Titchfield Haven is a wetland reserve on the Solent not far from Fareham. The reserve has several good hides and a range of habitats; salt/brackish water, fresh water, reed beds, wet pasture and woodland. The weather was warm and sunny with some cloud cover and light winds.. Tern breeding platforms held a few Common terns, a Little Egret, Black -headed Gull, Oystercatcher and a group of Turnstones pushed up by the rising tide. Reed Warbler and Sedge Warbler were visible in the reeds around the edge of the pool. Just inside the reserve itself is a raised platform looking over the reed beds where we saw more Reed/Sedge Warblers and two Bearded Tits in quick succession flying across the bed, the second making the characteristic pinging call. Linnet were on the blackthorn bushes. From the first hide there were Common Sandpiper, Godwit, Gadwall, a Fulvous Whistling- Duck (a tropical duck most likely an escapee, so we are not counting that), Avocet, Shoveler and Dunlin. Walking further round the reserve we could hear Water Rail in the reeds and finally spotted one skulking at the edge of the reed bed, a first for Jane’s year list.
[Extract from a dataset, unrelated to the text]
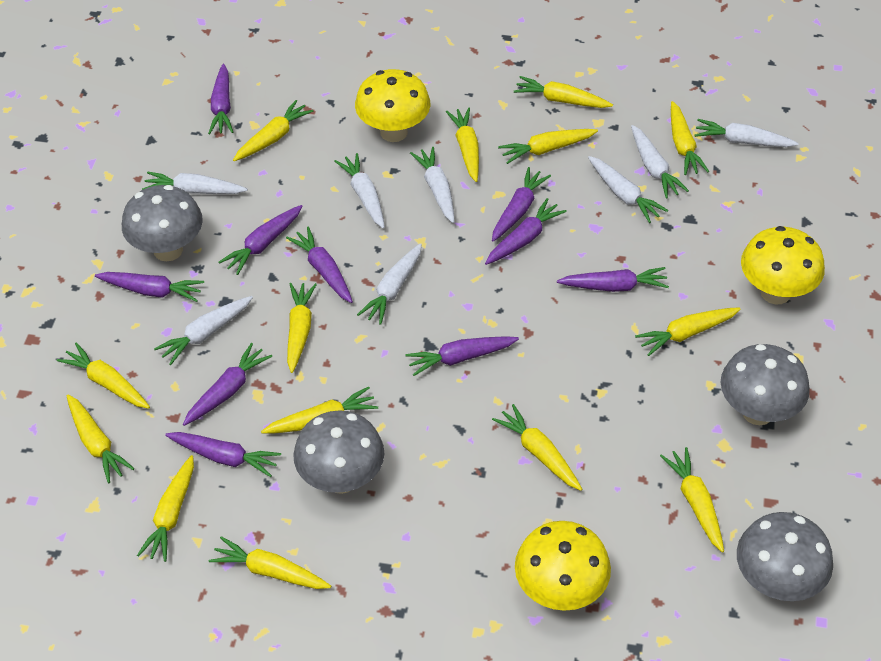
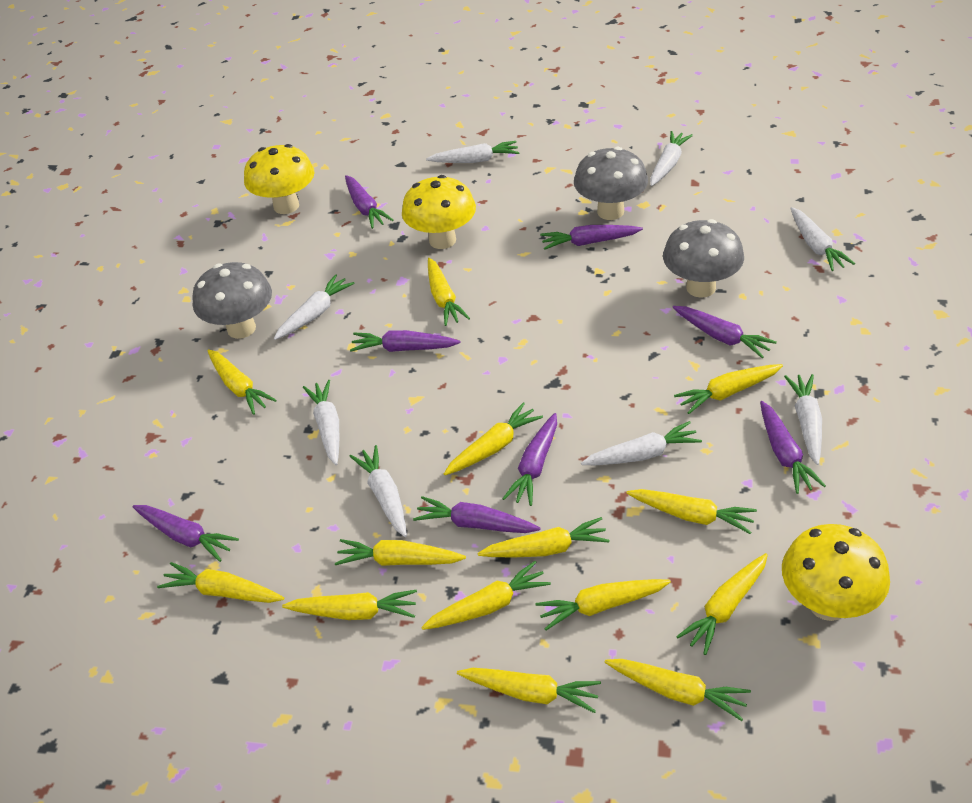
grey mushroom: 4 -> 3
purple carrot: 10 -> 8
A walk through the woodland part of the reserve produced Blue Tit, Tree Creeper, a family of juvenile Goldcrest, a Great Spotted Woodpecker (and a Green Woodpecker calling from behind us), a family of Coal Tits, Chiffchaff, Robins, Wren and Blackbird. A hide overlooking a wet pasture produced Canada Geese, the only Swallow of the day and a soaring Buzzard.  On to Farlington, another coastal wetland just across the water from the NE corner of Portsea Island (Portsmouth). One entrance to the reserve is closed until September because of repair works so we had to use our imagination to get in. An open pool a short way into the reserve held a good number of Godwit, large flocks of Oystercatcher and Redshank, Greenshank, Grey Plover, Dunlin, Egret, Avocet, Shelduck with Reed and Sedge Warbler round the edge. At some unseen signal a large, mixed group of waders took off, passed over our heads and flew to the emerging mud flats off shore. We (i.e. Jane) were convinced the godwits were both Black and Bar- tailed. A glimpse of them in flight confirmed both kinds. A group of six juvenile Bearded Tits appeared in the reeds on the far side of the pool and a Kingfisher flashed by (twice).We saw two Red Kites around Newbury on the way down and three more Buzzards on the way back, but no other raptors. Around 60 species in total.